If it is a symptom of something else, then maybe he could be remorseful and faithful in the future.

Either way, I would seek professional help.

Good luck OP.

DrManhattan · 02/03/2020 22:43

I don't think I would be able to move on from that. The forgiving part is probably easier than the forgetting. It would make me feel so rubbish that I wouldn't be able to trust that person again. They have would have barely any respect for me and by having them back afterwards they would have even less.

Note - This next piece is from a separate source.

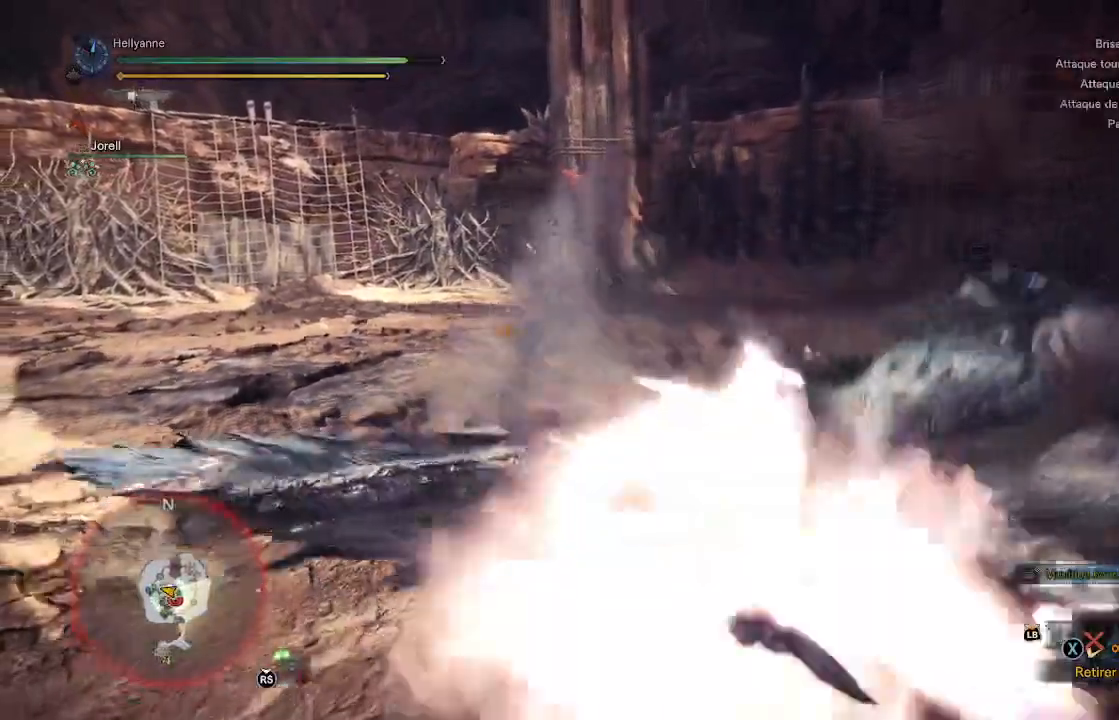
{"buttons": [], "left_stick": "up", "right_stick": "center", "events": [[33, "Y", "down"], [117, "Y", "up"], [183, "Y", "down"], [283, "Y", "up"], [350, "Y", "down"], [450, "Y", "up"]]}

WhoKnowsAnymore · 03/03/2020 07:04

We did take a marriage course, which covers a lot of topics, including infidelity.
We choose that one because as well as trying to get through this, previously our marriage was in a bad place too, and we felt that we needed to address those issues too.

Interesting to see the results are only slightly over to YABU. I thought it would be a much higher vote toward that.

OP posts:
WhoKnowsAnymore · 03/03/2020 10:24

Those that say that it's working out for them so far, what reasons did your spouse give for doing it?

I always thought that although my husbands reason was hurtful to hear, it was honest. I mean, isn't that always the reason really?